During the meeting, Oliver-Davila said she felt transported to her youth when members of the public testified that she sometimes said he was racist in nature.

“It was painful. And in the heat of the moment, it made me let off steam by sending inappropriate personal texts to one of my colleagues. I unfortunately allowed myself to do what others told me to do. I did. I failed my own standards, ”she said.

In her resignation letter, Rivera did not mention the texts, but wrote that she had received “emails of racist threats and personal attacks on social media” from those who opposed the changes in admission policies to examining high schools.

“I am targeted as a teacher of Latina gender studies who teaches racism, patriarchy and oppression,” she wrote. “Due to the harassment and overwhelming stress of the school committee work, my mental and physical health has deteriorated, so I have to quit and recover.”

Acting Mayor Kim Janey said in a written statement Tuesday that the texts were “hapless and unfairly disparaged members of the Boston public school community.”

But Janey went on to praise Oliver-Davila and Rivera as “dedicated stewards of the committee and passionate advocates of Boston families.”

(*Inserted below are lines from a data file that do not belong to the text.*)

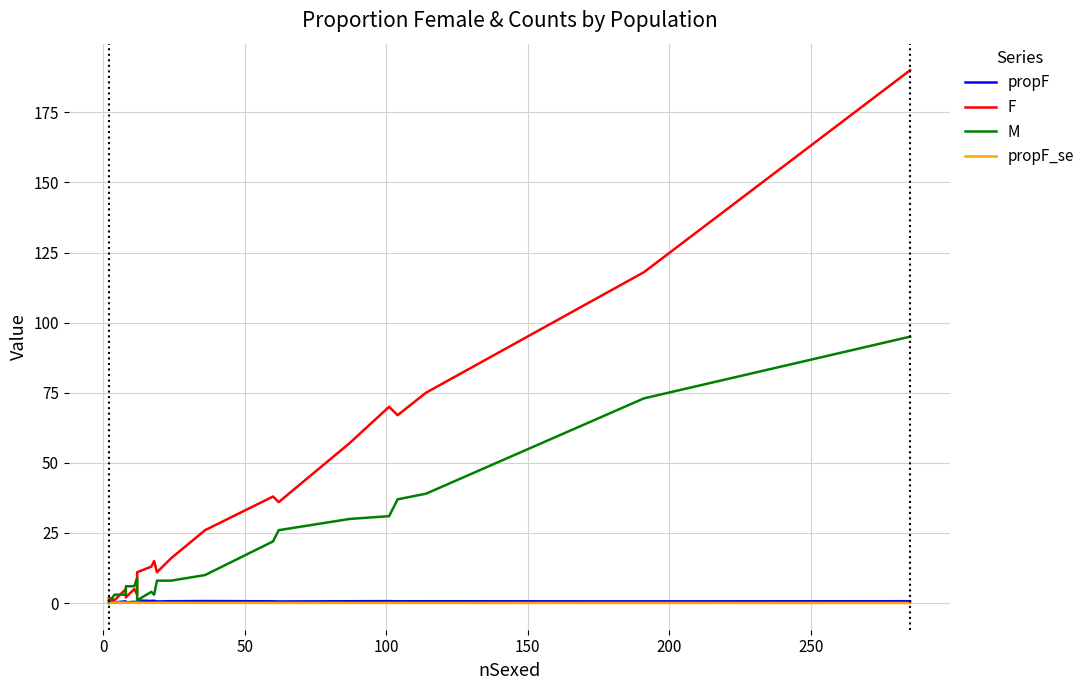

Reading left to right, transcribe all the data shown in this chart.

propF: 1.0	0.2	0.6	0.2	0.5	0.2	0.9	0.8	0.8	0.6	0.7	0.7	0.6	0.6	0.7	0.7	0.6	0.7	0.6	0.7
F: 2.0	1.0	5.0	2.0	5.0	3.0	11.0	13.0	15.0	11.0	16.0	26.0	38.0	36.0	57.0	70.0	67.0	75.0	118.0	190.0
M: 0.0	3.0	3.0	6.0	6.0	9.0	1.0	4.0	3.0	8.0	8.0	10.0	22.0	26.0	30.0	31.0	37.0	39.0	73.0	95.0
propF_se: 0.0	0.2	0.2	0.2	0.2	0.1	0.1	0.1	0.1	0.1	0.1	0.1	0.1	0.1	0.1	0.0	0.0	0.0	0.0	0.0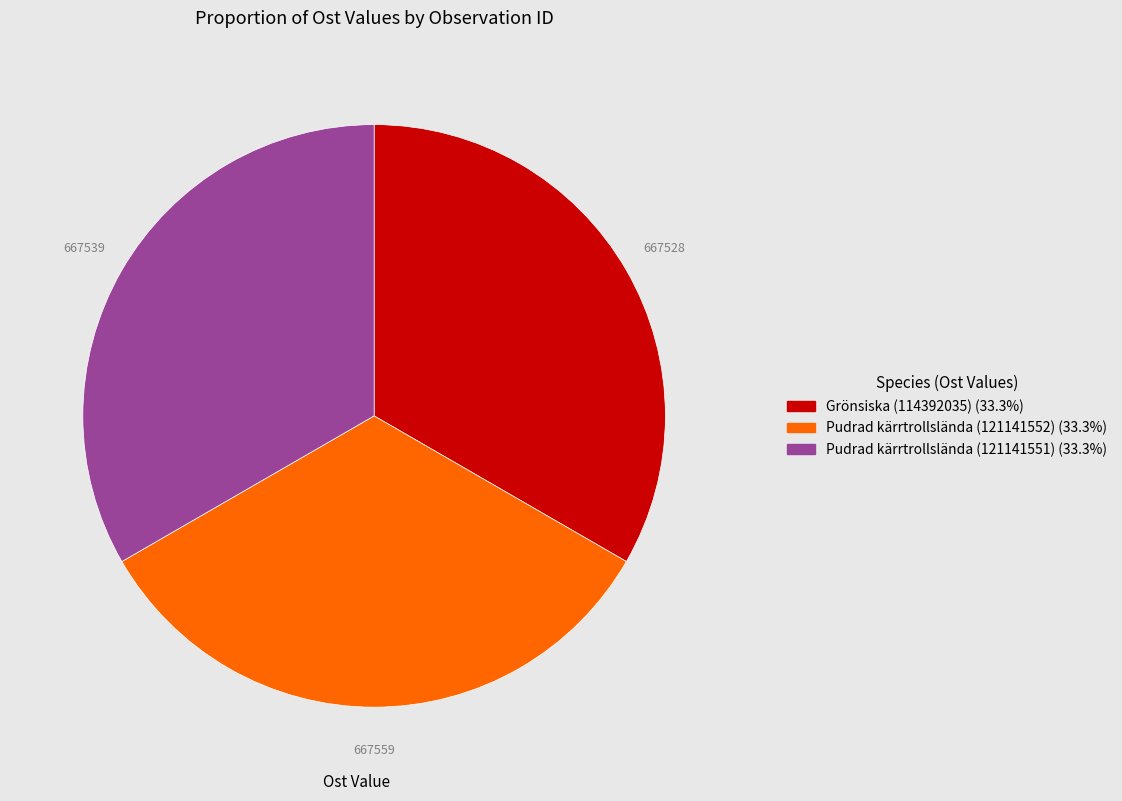

What is the ratio of the value at Pudrad kärrtrollslända (121141551) to the value at Grönsiska (114392035)?

1.0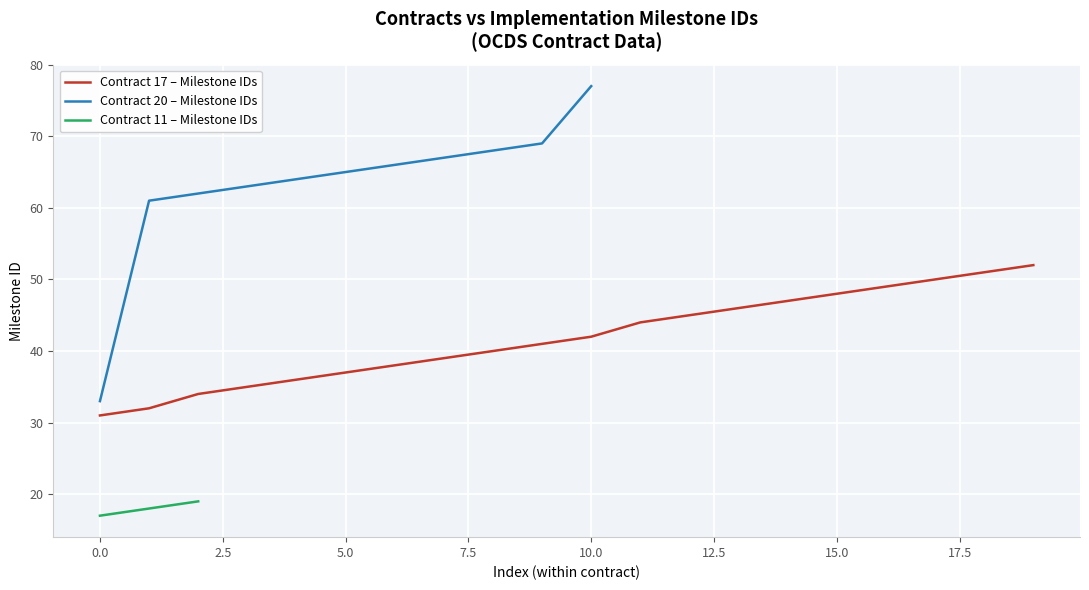

True or false: Contract 17 – Milestone IDs has a value of 48 at 15.0.

True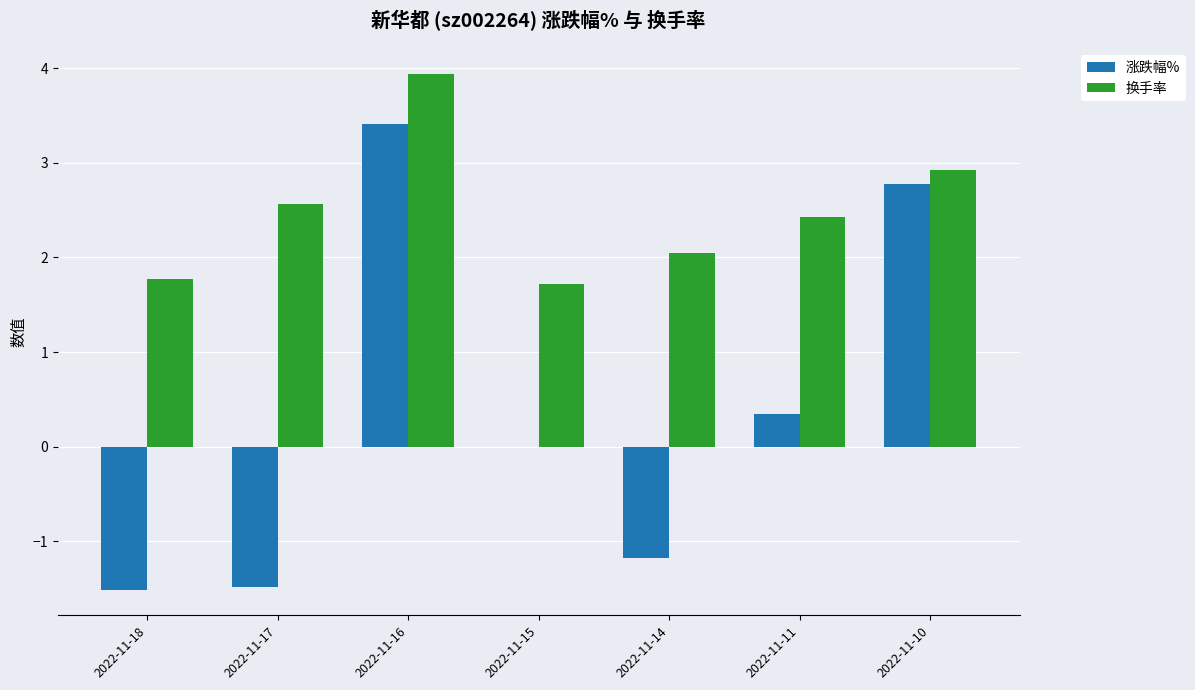

Count the number of data series in this chart.

2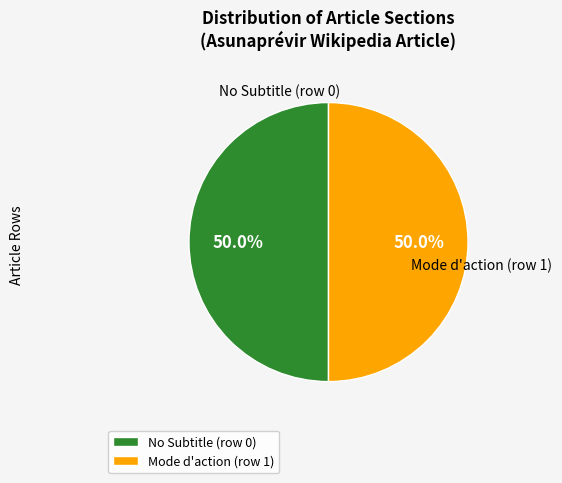

What percentage do Mode d'action (row 1) and No Subtitle (row 0) together represent?

100.0%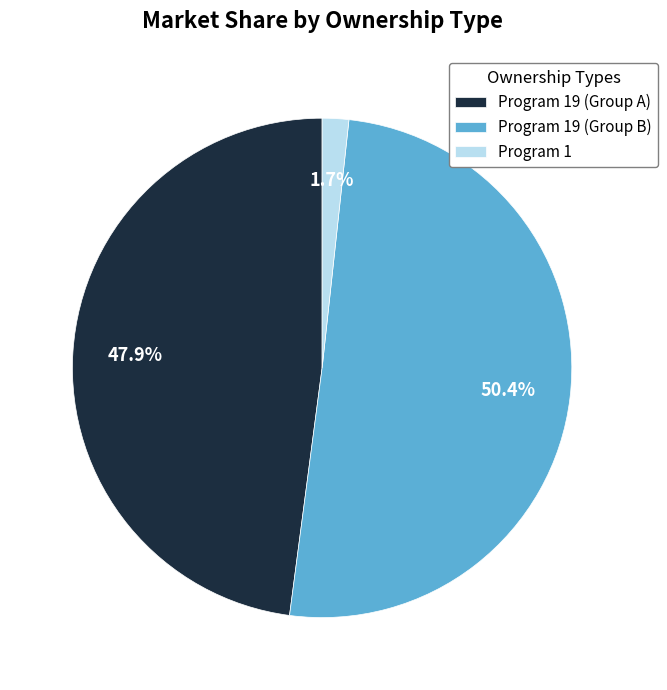

What is the majority slice?

Program 19 (Group B)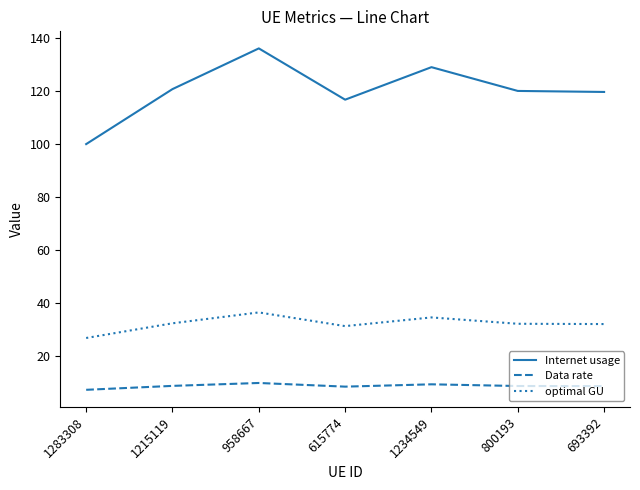

What is the sum of all Internet usage values?

843.1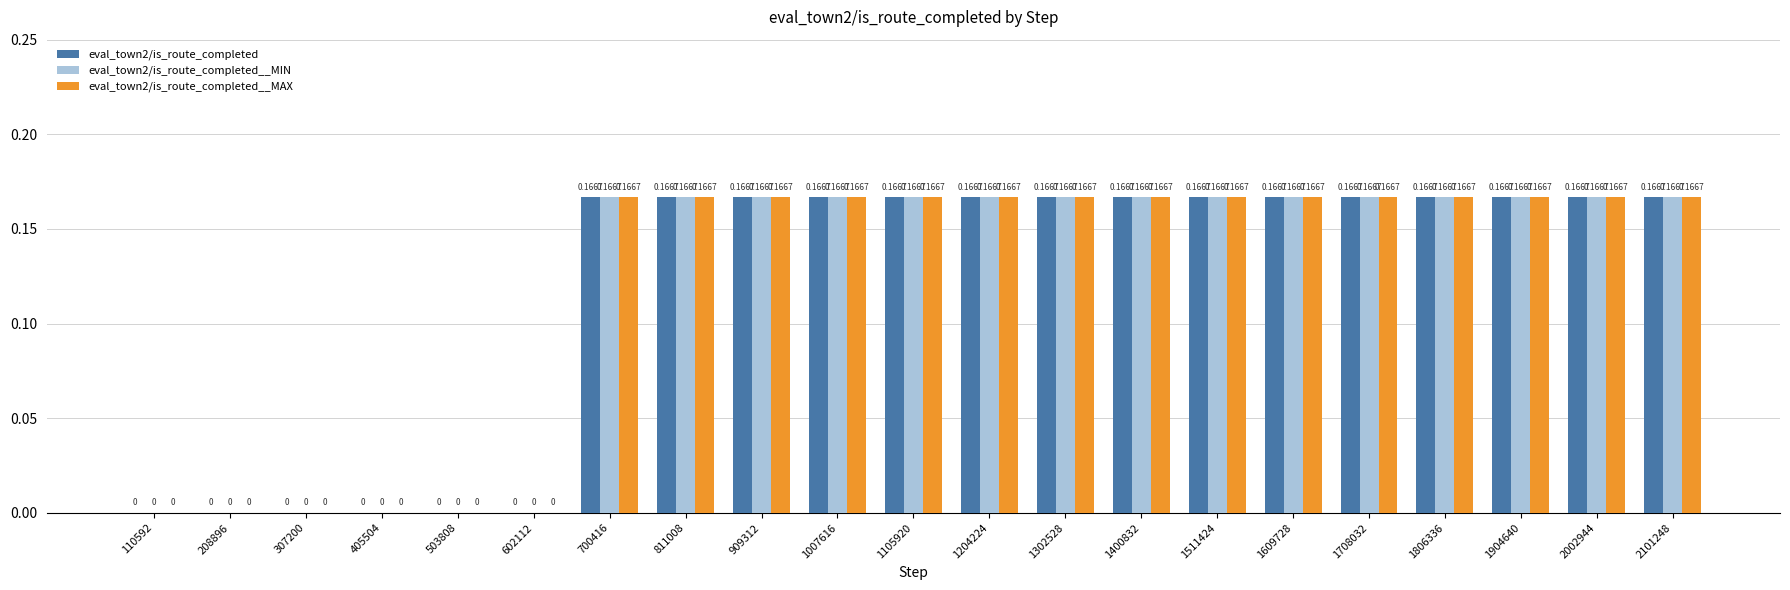

Is the value of eval_town2/is_route_completed at 909312 greater than the value of eval_town2/is_route_completed__MIN at 208896?

Yes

“As women of color who advocate for racial equity in our schools, I also understand that their comments were made in the wake of unacceptable racist death threats and attacks which were frightening, offensive and painful,” wrote Janey. “Unfortunately, their departure also leaves a void in Latin leadership within our school committee which I am determined to fill.”

Oliver-Davila had faced increasing pressure to resign.

City councilor Michelle Wu, a mayoral candidate, was among those calling for her resignation.

“It is unacceptable that any of our families or communities in Boston feel devalued or treated with contempt, and it is particularly damaging that this comes from decision makers charged with defining policies that have a profound impact on our residents,”

Oliver-Davila is the second school committee chair to resign in less than a year in Boston.

Last October, former president Michael Loconto resigned after appearing to mock Asian names in a virtual meeting.

The meeting was the same meeting where Oliver-Davila and Rivera exchanged texts that led to Oliver-Davila’s resignation.

Loconto made the comments after the names of several parents who wanted to speak were read. He apologized during the meeting and then tweeted an apology.